The Illusion of Victory: How Trump’s War Handed Iran the Real Win
Donald Trump desperately wants to frame the ceasefire with Iran as a personal triumph. But the facts say otherwise: the Iranian regime has not only survived—it may emerge wealthier, more influential, and more entrenched as a regional power.
A two-week ceasefire, which spared us from an even more catastrophic bombing campaign and likely war crimes, is a welcome reprieve. But it is not a victory. Not for the United States, and certainly not for the Iranian people, who remain trapped under a brutal theocracy.
The Spectacle of a Weak Leader
The past 48 hours have revealed not American strength, but the erratic behavior of a weak leader doing irreparable damage to U.S. credibility. On Monday, Trump dismissed Iran’s 10-point proposal—brokered by Pakistani mediators—as “not good enough.” By Tuesday, the same document had magically become a “workable basis on which to negotiate.” What changed? Only the president’s mood.

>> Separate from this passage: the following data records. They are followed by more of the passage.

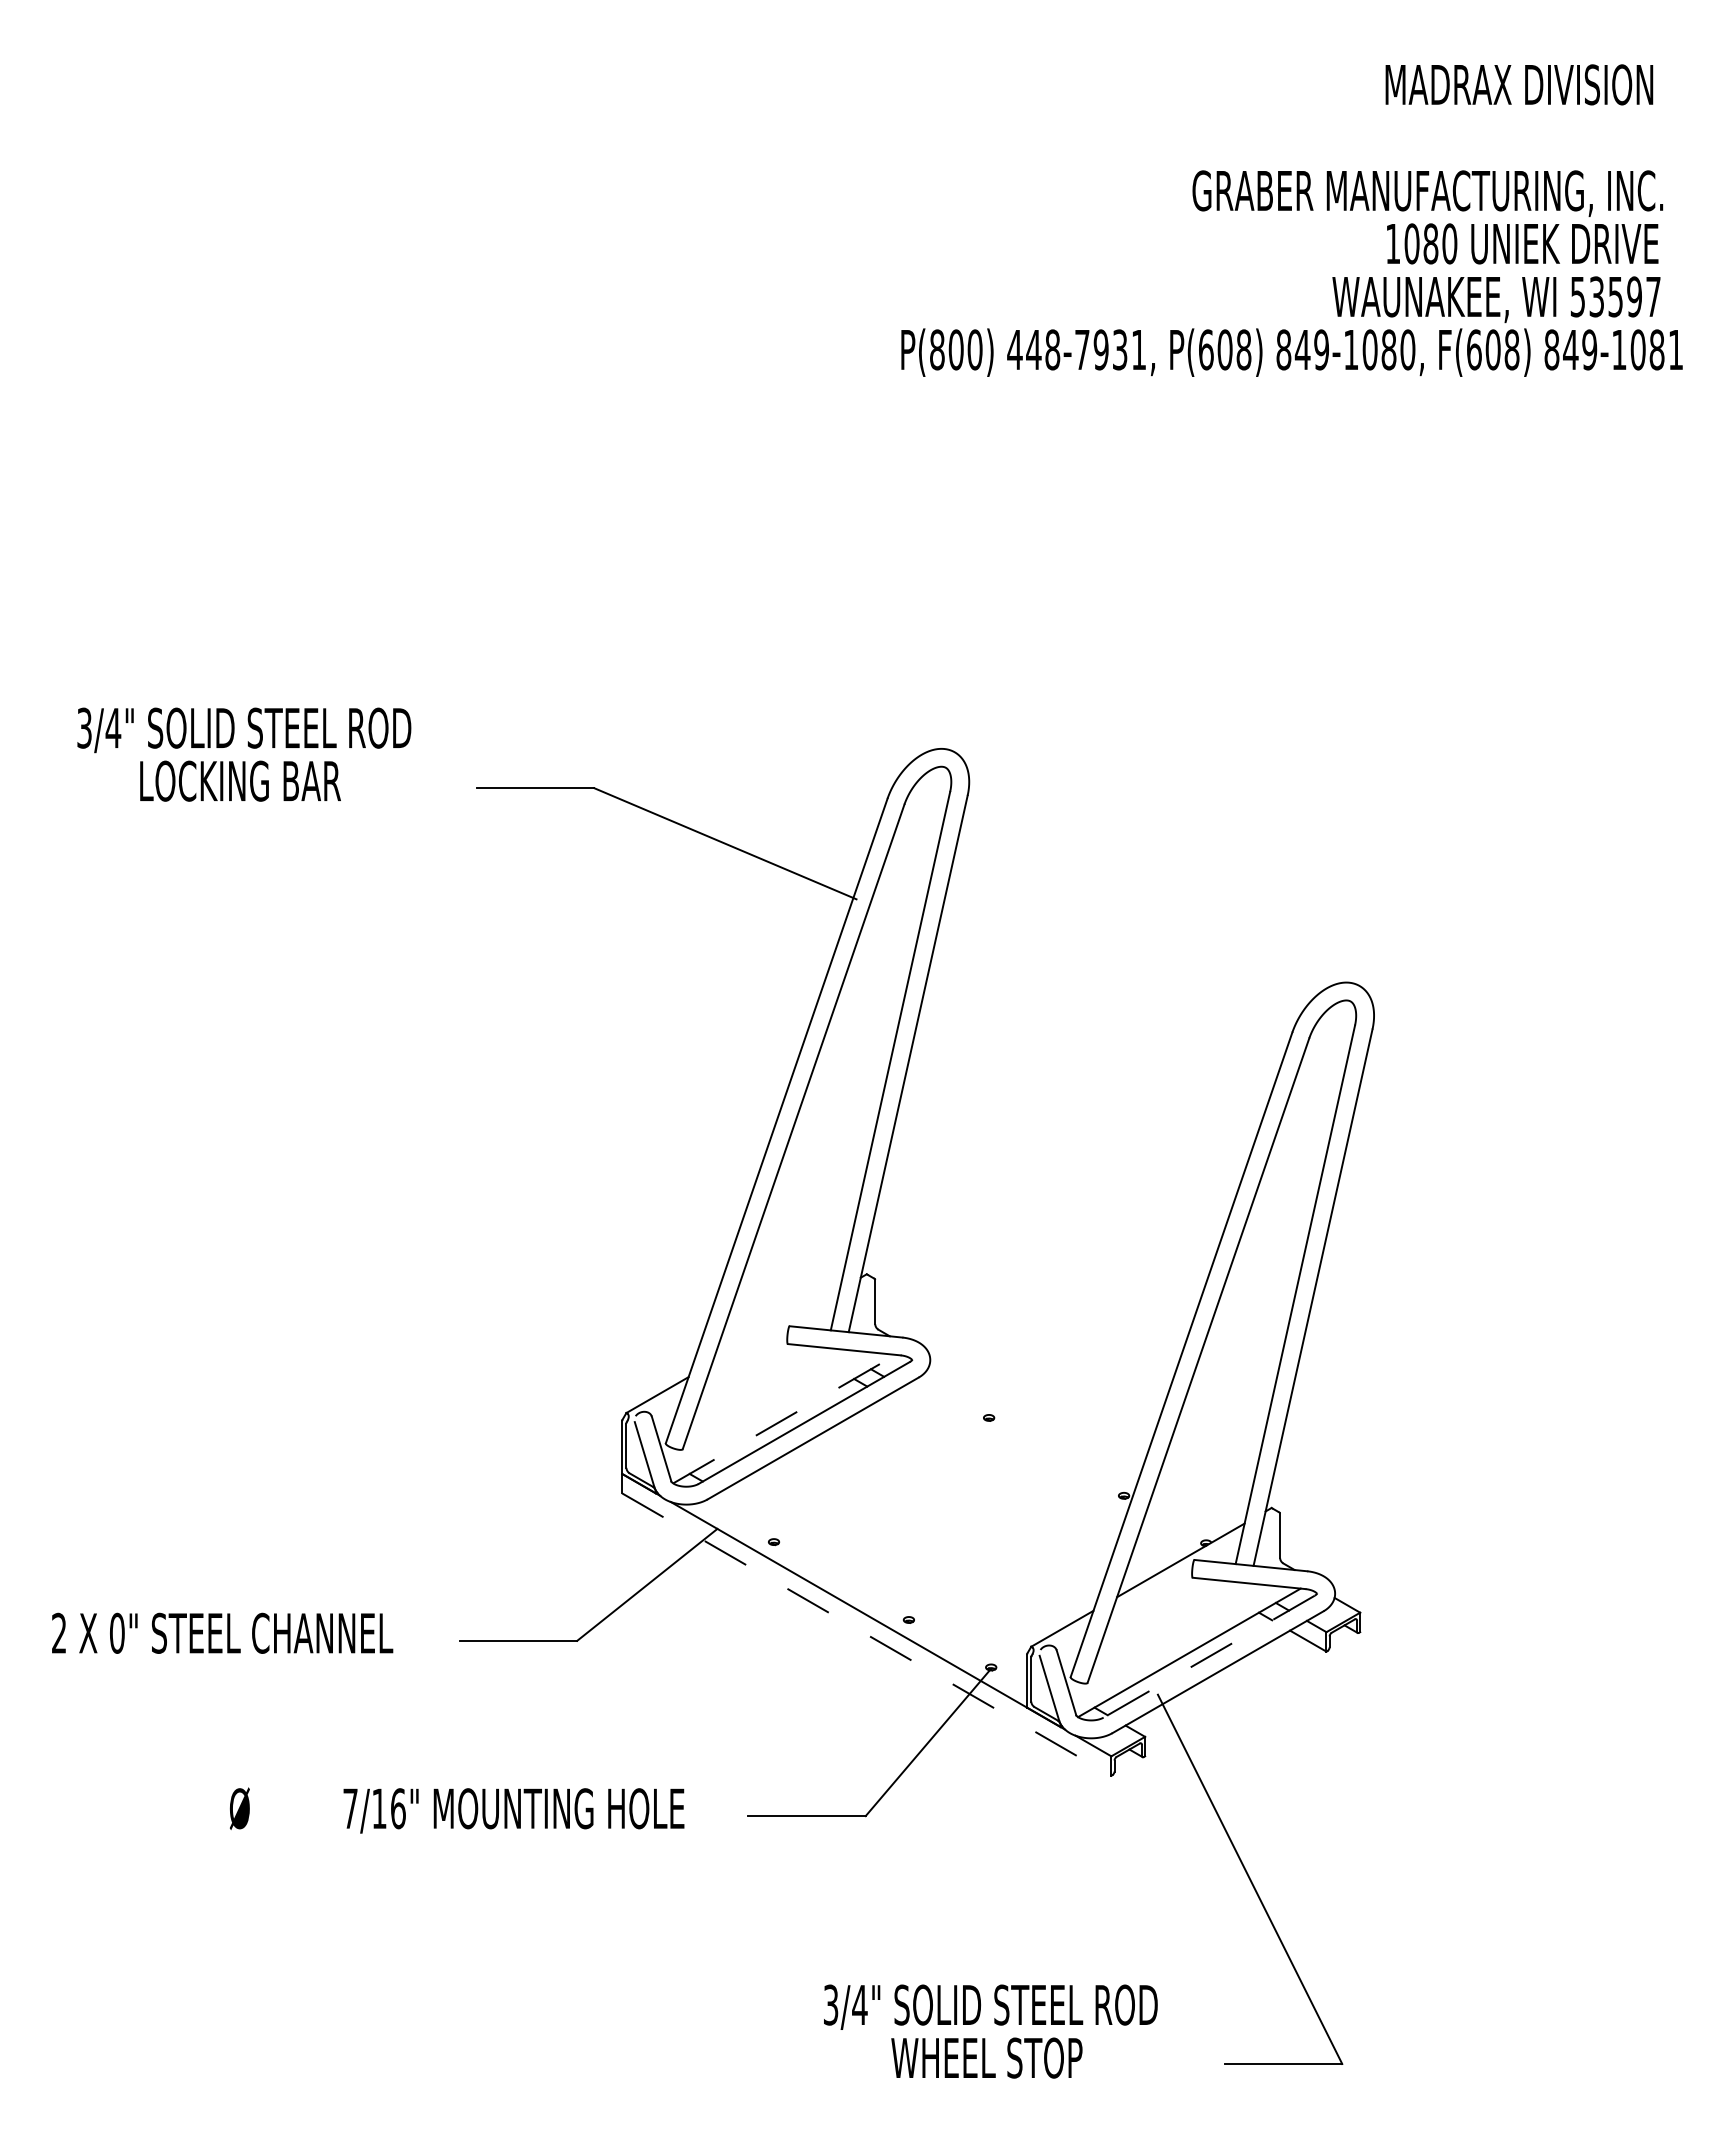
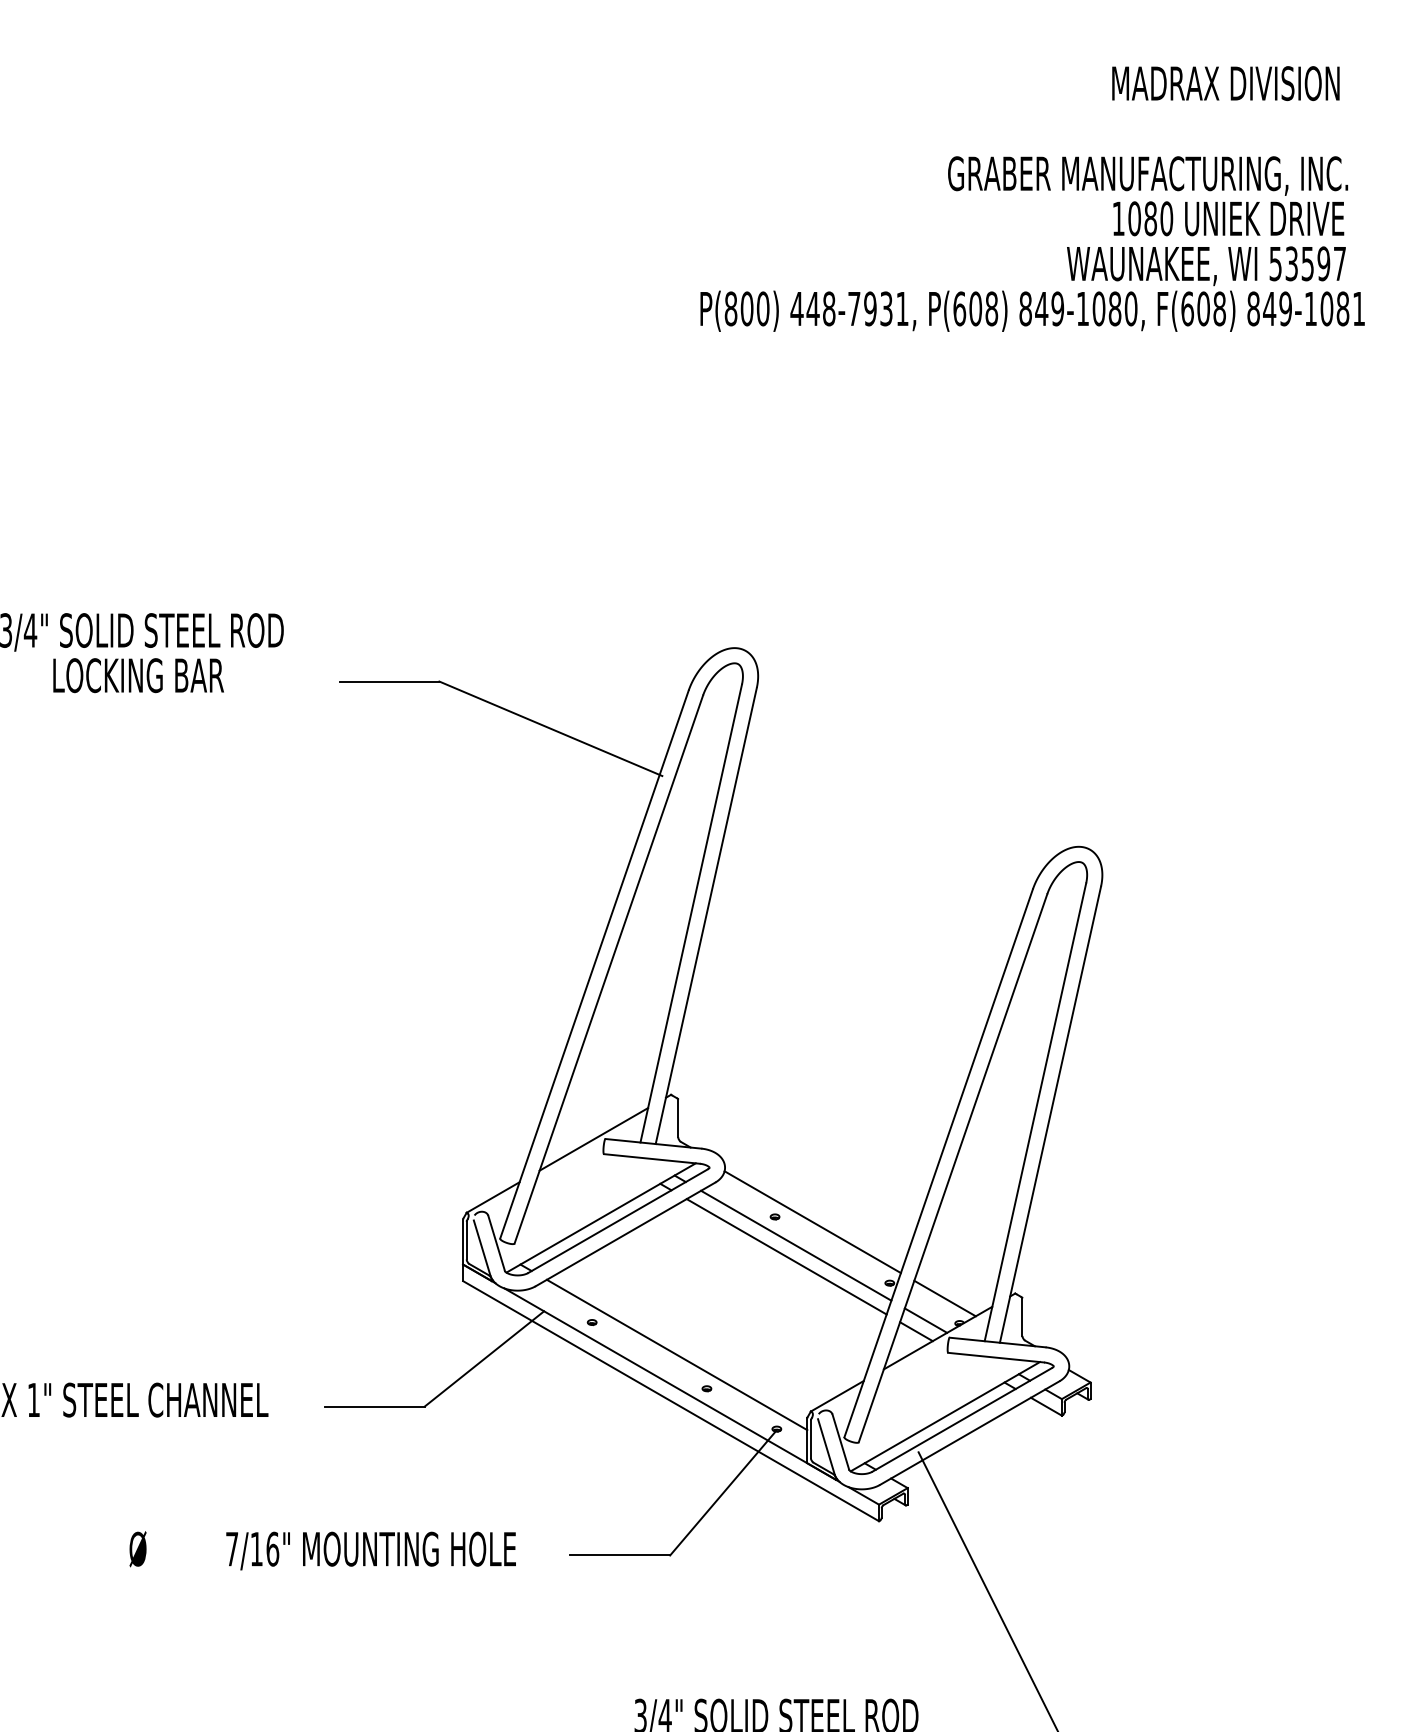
line: (775, 1326) -> (593, 1139), added
line: (784, 1419) -> (601, 1218), dashed -> solid
line: (1033, 1423) -> (812, 1221), added
line: (1013, 1451) -> (795, 1245), added
line: (1002, 1464) -> (786, 1256), added
line: (1188, 1513) -> (944, 1298), added
line: (1166, 1539) -> (925, 1320), added
line: (1155, 1552) -> (916, 1331), added
line: (873, 1579) -> (676, 1354), added
text: (117, 1632) -> (34, 1399), 0" -> 1"
line: (867, 1634) -> (671, 1401), dashed -> solid
line: (1209, 1656) -> (962, 1419), dashed -> solid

This was a global spectacle. It began with a social media post warning that an “entire civilization will die tonight.” Hours later, Trump pivoted to a “double-sided CEASEFIRE.” White House press secretary Karoline Leavitt declared on X: “This is a victory for the United States.” But a ceasefire you almost didn’t agree to, after threatening genocide, is not a victory—it’s a face-saving retreat.
And how can Trump claim to have “reopened” the Strait of Hormuz when Iran still controls it?
Iran’s Windfall: $55 Billion a Year for Terror
If you want to understand who actually won, follow the money. Before the war, Iran shut down the Strait of Hormuz at the low cost of blowing up a few oil tankers. Now, as part of the “workable basis” Trump is celebrating, Iran proposes to lift its blockade in exchange for a fee of roughly $2 million per ship—a toll shared with Oman.
Roughly 150 ships transit the strait daily. That’s nearly $55 billion per year flowing to the world’s most prolific state sponsor of terrorism. For context, that is more than 32 times the $1.7 billion Iran received from the Obama administration’s nuclear deal—a cash transfer Trump has spent years demagoguing. He even invoked that $1.7 billion figure in his address to the nation last week. Now, his “victory” could hand the Iranian regime $55 billion annually.
The Islamic Revolutionary Guard Corps—a terrorist organization that murders dissidents—will be enriched on a scale that makes the 2015 nuclear deal look like austerity. The Wall Street Journal reports that Iran’s Supreme National Security Council understands this perfectly, framing their peace plan as conferring upon Iran “a unique economic and geopolitical standing.”
The Big Picture We Must Not Ignore
So yes, Americans can breathe a small sigh of relief that we are not, for the next two weeks, committing war crimes against Iranian civilians in our name. But we cannot lose sight of the larger reality:
Our commander-in-chief has once again given us reason to doubt his leadership, mental acuity, and basic decency.
Trump’s war has killed many civilians, upended the post-WWII international order, and handed America’s most dangerous adversary a historic financial victory.
The message to every other rogue regime is perverse: shut down a global chokepoint, blow up some ships, and you won’t be destroyed—you’ll be rewarded.
Three Deeper Consequences
First, the erosion of deterrence. Trump just inverted the unspoken rule of American power. Iran’s calculus will now be that low-cost, high-disruption tactics are not risks but investments that pay off at the negotiating table.
Second, the collapse of allied trust. America’s partners in the Gulf—Saudi Arabia, the UAE, Israel—saw the U.S. president threaten armageddon, then fold. The quiet question echoing from Riyadh to Abu Dhabi: Can we still rely on Washington? The answer will drive them further into China’s and Russia’s orbits.
Third, the regime’s domestic survival. Nothing unites an unpopular theocracy like an external enemy. Trump’s bombing campaign and whiplash diplomacy have allowed Iran’s leaders to crush internal dissent by waving the bloody shirt of American aggression. The brave Iranian protesters have been shoved aside.
Conclusion: No One Should Feel Safer
Trump will likely proclaim his “great victory” on social media. He will cite the ceasefire, the “reopened” strait, and his deal-making genius. But a victory lap is not warranted—it’s a dirge for American credibility.
The Iranian regime lives to fight another day. It is about to get $55 billion richer. It has legitimized its control over the world’s most important waterway. And it has exposed the commander-in-chief as a man whose threats are as unstable as his concessions.
I don’t feel safer. Neither should you. And if this is what “victory” looks like, I shudder to imagine defeat.